🚗 SUMO Instalation¶
🛠️ Install the Latest SUMO Packages¶
Use the official PPA on Ubuntu-based systems:
sudo add-apt-repository ppa:sumo/stable
sudo apt-get update
sudo apt-get install sumo sumo-tools sumo-doc
Clone the SANEVEC fork and enter the repository:
git clone https://github.com/sanevec/sumo_snvc
cd sumo_snvc
If you maintain multiple SUMO builds, point SUMO_HOME at the current working directory:
python3 set_sumo_home.py
🚀 Run the Built-In Test Scenario¶
A minimal configuration lives in simulation/cs_example/.
cd simulation
sumo-gui -c cs_example/simulation.sumocfg
To exercise the charging add-ons you must run the simulation step-by-step via TraCI. Create a Python virtual environment outside the project folder and activate it:
python3 -m venv venv-sumo
source venv-sumo/bin/activate
Then execute the scripted run from simulation/:
python3 simulation.py --config test.json
Display command-line options at any time with:
python3 simulation.py --help
🧬 Genetic Algorithm Support¶
The directory simulation/genetic/ contains an MPI-enabled genetic algorithm that searches for optimal charging-station placements. Configure the run via config.py, which points to the JSON scenario consumed by simulation.py.

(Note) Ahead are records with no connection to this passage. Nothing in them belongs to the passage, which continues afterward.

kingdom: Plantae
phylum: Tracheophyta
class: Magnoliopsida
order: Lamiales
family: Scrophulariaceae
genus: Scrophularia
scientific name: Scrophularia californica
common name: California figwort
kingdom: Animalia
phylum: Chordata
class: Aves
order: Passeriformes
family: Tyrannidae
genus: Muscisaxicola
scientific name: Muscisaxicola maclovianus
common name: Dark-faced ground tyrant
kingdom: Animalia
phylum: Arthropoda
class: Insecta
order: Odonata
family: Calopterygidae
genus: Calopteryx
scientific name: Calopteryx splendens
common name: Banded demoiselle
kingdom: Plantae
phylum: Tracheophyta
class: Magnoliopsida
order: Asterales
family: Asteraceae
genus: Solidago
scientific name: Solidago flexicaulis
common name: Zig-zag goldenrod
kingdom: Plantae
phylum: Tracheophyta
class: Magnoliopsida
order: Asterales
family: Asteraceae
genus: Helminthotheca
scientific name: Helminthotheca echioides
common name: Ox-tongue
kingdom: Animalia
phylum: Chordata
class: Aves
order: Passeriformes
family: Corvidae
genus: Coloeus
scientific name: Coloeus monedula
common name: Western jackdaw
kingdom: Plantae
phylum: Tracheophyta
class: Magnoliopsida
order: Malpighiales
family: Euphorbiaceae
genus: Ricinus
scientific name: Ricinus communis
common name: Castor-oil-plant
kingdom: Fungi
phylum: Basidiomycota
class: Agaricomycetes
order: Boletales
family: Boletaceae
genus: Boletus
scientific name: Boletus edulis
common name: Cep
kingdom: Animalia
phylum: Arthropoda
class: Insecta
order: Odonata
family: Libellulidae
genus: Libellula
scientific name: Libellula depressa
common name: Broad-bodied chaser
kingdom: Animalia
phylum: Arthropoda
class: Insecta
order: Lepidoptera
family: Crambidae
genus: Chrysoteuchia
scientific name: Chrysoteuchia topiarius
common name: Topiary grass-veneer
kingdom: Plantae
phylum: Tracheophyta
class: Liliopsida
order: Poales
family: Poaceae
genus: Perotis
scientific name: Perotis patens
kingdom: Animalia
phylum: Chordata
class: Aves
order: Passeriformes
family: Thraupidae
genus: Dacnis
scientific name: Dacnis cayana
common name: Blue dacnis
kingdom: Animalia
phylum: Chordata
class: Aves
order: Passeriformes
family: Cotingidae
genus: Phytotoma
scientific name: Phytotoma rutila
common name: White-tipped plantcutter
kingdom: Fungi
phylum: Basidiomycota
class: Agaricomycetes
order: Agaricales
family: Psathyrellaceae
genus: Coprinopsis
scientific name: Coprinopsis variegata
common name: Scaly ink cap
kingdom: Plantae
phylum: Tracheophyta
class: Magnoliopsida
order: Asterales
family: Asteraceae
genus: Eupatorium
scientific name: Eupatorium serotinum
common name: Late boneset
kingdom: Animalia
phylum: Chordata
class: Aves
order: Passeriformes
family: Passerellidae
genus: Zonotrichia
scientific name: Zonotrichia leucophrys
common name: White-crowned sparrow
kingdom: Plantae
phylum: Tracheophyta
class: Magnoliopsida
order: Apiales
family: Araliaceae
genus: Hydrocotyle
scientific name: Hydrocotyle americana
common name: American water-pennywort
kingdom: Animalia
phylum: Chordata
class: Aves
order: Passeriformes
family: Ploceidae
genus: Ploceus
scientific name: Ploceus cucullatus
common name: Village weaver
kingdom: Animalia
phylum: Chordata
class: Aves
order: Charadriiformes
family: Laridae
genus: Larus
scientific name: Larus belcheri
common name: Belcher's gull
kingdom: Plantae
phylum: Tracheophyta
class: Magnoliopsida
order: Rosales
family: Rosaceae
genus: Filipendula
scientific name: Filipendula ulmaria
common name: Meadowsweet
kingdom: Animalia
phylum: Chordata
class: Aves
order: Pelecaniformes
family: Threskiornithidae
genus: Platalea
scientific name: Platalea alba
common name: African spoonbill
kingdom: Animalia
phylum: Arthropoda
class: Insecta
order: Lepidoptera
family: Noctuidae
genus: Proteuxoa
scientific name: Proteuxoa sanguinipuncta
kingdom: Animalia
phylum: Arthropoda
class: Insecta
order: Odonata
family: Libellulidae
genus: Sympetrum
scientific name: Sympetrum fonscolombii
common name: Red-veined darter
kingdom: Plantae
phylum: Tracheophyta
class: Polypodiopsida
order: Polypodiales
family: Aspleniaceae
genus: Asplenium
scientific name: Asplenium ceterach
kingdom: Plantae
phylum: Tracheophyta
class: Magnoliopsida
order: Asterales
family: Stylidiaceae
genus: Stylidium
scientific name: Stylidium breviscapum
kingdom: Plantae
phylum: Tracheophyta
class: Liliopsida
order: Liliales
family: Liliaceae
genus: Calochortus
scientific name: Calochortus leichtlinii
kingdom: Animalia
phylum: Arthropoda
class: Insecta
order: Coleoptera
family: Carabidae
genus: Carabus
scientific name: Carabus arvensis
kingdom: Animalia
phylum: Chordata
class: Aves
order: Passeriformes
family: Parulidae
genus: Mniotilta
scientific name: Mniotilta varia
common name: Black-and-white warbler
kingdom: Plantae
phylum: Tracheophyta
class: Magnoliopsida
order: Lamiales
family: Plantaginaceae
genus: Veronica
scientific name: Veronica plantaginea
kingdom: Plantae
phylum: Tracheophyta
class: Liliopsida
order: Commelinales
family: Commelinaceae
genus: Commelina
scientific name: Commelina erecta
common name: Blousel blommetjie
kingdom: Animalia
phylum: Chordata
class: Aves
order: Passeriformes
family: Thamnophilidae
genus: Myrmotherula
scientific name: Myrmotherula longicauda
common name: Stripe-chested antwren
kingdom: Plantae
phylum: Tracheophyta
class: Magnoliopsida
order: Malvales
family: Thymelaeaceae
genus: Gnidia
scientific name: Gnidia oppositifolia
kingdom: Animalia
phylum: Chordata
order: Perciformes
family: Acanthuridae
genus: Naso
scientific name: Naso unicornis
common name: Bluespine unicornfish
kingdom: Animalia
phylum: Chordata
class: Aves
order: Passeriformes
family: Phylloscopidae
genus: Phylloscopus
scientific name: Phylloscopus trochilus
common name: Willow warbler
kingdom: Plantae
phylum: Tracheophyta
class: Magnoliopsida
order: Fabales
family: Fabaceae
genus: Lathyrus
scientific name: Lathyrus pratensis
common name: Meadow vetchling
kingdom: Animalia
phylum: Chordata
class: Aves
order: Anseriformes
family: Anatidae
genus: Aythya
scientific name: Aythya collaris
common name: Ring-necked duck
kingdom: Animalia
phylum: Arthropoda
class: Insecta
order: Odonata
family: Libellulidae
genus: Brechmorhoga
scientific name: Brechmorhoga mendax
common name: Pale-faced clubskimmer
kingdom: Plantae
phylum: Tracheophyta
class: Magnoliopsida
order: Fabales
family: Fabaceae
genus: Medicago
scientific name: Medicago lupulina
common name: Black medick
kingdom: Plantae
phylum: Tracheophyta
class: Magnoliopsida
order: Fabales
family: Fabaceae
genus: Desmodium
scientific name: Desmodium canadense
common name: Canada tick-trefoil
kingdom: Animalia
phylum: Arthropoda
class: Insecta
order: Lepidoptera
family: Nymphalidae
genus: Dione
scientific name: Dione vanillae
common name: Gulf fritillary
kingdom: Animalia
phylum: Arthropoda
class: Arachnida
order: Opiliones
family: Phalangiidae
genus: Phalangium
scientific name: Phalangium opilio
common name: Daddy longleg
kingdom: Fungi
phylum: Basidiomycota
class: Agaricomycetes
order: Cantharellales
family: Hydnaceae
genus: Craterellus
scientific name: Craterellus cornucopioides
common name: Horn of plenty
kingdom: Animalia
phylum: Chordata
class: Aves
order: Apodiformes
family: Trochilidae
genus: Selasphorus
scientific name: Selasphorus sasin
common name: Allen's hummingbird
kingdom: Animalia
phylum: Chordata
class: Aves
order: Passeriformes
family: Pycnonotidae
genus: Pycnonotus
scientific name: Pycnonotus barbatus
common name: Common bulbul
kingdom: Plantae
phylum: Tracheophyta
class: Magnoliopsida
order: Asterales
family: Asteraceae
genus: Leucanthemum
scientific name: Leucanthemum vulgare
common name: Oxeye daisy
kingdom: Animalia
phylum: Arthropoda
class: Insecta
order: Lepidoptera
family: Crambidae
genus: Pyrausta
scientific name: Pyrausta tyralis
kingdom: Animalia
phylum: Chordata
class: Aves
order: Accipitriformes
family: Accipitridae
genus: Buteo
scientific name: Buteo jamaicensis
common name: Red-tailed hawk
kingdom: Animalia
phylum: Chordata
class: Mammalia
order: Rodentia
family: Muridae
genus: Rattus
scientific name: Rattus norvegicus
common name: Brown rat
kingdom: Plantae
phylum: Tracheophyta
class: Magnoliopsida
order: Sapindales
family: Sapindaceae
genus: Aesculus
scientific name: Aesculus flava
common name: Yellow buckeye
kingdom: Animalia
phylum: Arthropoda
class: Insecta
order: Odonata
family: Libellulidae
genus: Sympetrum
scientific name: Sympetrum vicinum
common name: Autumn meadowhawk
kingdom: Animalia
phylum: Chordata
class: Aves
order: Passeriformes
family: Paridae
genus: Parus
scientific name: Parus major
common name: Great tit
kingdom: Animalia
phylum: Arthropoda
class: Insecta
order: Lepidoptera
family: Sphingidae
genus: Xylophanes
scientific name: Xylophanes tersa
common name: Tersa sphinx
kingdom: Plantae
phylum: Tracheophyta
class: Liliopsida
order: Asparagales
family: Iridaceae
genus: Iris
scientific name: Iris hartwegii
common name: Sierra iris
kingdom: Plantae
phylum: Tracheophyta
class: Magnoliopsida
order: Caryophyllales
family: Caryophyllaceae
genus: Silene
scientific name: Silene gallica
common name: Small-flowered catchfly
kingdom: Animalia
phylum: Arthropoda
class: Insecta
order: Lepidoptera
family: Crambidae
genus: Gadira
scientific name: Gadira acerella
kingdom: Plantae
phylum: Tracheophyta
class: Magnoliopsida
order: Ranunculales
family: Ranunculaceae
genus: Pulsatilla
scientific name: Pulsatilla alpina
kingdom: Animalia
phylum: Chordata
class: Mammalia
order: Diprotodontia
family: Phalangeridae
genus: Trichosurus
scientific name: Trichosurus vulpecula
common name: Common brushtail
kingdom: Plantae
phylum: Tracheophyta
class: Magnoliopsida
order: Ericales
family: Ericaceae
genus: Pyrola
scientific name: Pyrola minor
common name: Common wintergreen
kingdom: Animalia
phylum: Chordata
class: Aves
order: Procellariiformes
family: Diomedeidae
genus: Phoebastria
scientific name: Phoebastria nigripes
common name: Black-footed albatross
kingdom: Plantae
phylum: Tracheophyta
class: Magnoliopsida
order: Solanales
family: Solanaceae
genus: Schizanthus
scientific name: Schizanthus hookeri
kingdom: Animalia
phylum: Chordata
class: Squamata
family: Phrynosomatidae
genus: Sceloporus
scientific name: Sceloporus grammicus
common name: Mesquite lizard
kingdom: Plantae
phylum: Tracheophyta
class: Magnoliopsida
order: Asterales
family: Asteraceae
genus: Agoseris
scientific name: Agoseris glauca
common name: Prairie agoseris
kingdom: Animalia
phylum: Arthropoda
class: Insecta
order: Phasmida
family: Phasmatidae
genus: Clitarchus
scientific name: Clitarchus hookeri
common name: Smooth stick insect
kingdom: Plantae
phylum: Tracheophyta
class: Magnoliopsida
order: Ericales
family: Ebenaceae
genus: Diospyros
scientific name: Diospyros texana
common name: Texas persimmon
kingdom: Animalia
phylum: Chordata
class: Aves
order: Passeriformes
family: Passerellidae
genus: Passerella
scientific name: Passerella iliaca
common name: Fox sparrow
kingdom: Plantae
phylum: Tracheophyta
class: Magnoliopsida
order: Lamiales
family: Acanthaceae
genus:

Example launch on 16 cores:
mpirun -n 16 python3 main.py
The optimisation targets reduced congestion and emissions for the Sevilla Este testbed. Conceptually, the workflow is:
Genetic Algorithm
Initialize population P
Evaluate fitness of individuals in P
For generation = 1 to MaxGenerations do
P ← EvolvePopulation(P)
Evaluate fitness of individuals in P
End For
Return best solution found in P
End
Each individual encodes the IDs of candidate edges selected for charging stations. For a solution with five facilities, the chromosome looks like:
[6, 43, 78, 25, 11]
Keep iterating on the genome definition and evaluation metrics as the SANEVEC optimisation studies evolve.